Thursday 31 March 2016

Gotham - 'Mr. Freeze'

"Much used MST3K Quote."
Somewhere in Gotham, a man is freezing people with supercooled liquid helium, and one of his victims is a beat cop who catches him in the act (a beat cop who looks enough like Rookie Parks that it's starting to look like Gotham's ever more baroque underworld has it in for the black woman.) Jim Gordon, cleared of all wrongdoing with the blame for Theo Galavan's death firmly pinned to the Penguin, is back at work and tracking the killer in his own highly imitable style, while Bullock's usual ribbing almost provokes the increasingly unstable Nygma to violence.

We meet Victor Fries and his wife Nora. Usually present only as an astonishingly literal woman in the refrigerator, here we meet Nora still animate, a sickly but real woman on the verge of giving in to the pain and struggle of just keeping breathing, while Victor fights to find a way to freeze her in such a way that she can be revived without liquifying.
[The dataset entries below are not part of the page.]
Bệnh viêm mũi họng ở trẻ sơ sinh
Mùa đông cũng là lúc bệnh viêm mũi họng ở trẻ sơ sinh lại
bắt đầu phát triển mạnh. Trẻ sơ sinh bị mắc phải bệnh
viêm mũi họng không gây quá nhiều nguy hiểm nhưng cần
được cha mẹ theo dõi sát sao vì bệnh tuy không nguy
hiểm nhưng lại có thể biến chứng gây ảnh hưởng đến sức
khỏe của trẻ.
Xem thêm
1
He gives himself away, however, when a surly pharmacist refuses to refill one of Nora's prescriptions, leaving the original bottle behind with his address on and allowing Gordon and Bullock to collect his experiments and take Nora into custody, and it's Nora's refusal to flip on Victor that lifts her role, I think. She acknowledges that he's done wrong, but he's done it for her, and she won't betray him after that. Maybe she'll be giving him an earful later, but the police can whistle.

Victor tries to hand himself in so he can give the cops the pills Nora needs, but he gets lined up with the rest of the kooks claiming responsibility and then walks out when one of his victims recovers, giving him hope that he can save Nora after all. I see another appalling failure of GCPD security in the near future.

Barnes captures Penguin and hopes that he'll give him enough evidence to reopen the case on Gordon, but Penguin owns all responsibility and cops an insanity plea, winding up in Arkham under the care of the sinister Dr Hugo Strange, a man who apparently makes a practice of talking his patients into brutal self-mutilation and is running the Indian Hill research institute under Arkham. He seems very interested in word of Victor Fries' success.

Oh, and Tabitha Galavan gets all cosy with Butch, the current boss of Gotham's underworld, but it's Tabitha Galavan, so I find it hard to care.

As we enter the Wrath of the Villains half of the series, Fries and Strange at least look more interesting than Galavan, not least because they're not some Johnny Come Lately smug snakes we're supposed to take seriously because... I don't know. The Fries tragedy is playing out in front of us, which is pretty awesome, Strange is genuinely creepy, and Indian Hill is much easier to get a handle on than the Order of St Dumas, who were basically never explained in any real way. Sadly, even with a big secret, Gordon remains a bland lump of nothing, as convincingly dark and edgy as Riley Finn.